_To do_.
A) Reproduce the book review word for word, everything from "One thing I’ve" down to "a winning character.".
B) List each person, book, and place the book review names, counting different forms of one name only once.

One thing I’ve been engaged in over the last few time periods is a re-read (so far) of the Philip K. Dick novels in publication order, and thus I came to Clans Of The Alphane Moon. I loved this the first time I read it and I loved it this time around. It’s an excellent working out of another of PKD’s unusual conceits, the mental hospital that forms its own strange government and special interest groups. (Sort of like San Francisco politics, perhaps.) A crazy SF use of psychology, true, and the wish fulfillment ending and other points shows once again how little Dick seemed to understand women or at least some of their aspects (most?), but the kooky story of how the domestic squabbles of two not-very-nice people turn the grinding wheels of two space empires is very enjoyable and well worked out. And of course the slime mold is a winning character.

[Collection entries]
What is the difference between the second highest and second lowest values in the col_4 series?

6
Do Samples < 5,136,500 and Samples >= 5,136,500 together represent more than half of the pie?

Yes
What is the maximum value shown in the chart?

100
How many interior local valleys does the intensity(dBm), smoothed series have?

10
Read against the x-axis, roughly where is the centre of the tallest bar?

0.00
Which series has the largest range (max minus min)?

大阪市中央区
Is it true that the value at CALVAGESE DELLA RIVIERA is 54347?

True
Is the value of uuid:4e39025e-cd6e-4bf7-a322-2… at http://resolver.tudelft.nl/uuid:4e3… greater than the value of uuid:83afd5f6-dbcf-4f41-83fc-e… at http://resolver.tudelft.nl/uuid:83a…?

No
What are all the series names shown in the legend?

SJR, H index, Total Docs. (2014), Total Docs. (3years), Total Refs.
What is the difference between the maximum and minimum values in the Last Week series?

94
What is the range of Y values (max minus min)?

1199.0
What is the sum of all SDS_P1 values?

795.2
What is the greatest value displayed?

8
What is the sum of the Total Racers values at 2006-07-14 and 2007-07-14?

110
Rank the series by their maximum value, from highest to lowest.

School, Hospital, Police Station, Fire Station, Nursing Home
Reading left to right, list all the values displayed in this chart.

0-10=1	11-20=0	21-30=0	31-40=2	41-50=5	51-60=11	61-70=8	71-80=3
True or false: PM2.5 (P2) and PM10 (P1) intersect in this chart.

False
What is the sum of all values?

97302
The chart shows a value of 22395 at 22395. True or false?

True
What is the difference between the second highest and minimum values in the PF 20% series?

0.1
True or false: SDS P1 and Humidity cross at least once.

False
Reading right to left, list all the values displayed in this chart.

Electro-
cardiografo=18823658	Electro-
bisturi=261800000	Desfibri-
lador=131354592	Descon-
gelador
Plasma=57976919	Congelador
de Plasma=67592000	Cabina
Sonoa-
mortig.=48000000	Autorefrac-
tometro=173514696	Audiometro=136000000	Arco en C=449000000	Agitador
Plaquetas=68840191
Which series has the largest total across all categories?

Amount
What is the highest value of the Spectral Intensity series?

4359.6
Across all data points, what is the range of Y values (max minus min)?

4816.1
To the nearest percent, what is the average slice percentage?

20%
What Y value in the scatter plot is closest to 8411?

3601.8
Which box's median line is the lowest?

_Expected outputs_.
A)
One thing I’ve been engaged in over the last few time periods is a re-read (so far) of the Philip K. Dick novels in publication order, and thus I came to Clans Of The Alphane Moon. I loved this the first time I read it and I loved it this time around. It’s an excellent working out of another of PKD’s unusual conceits, the mental hospital that forms its own strange government and special interest groups. (Sort of like San Francisco politics, perhaps.) A crazy SF use of psychology, true, and the wish fulfillment ending and other points shows once again how little Dick seemed to understand women or at least some of their aspects (most?), but the kooky story of how the domestic squabbles of two not-very-nice people turn the grinding wheels of two space empires is very enjoyable and well worked out. And of course the slime mold is a winning character.

B)
Philip K. Dick (also called "PKD" and "Dick")
Clans Of The Alphane Moon
San Francisco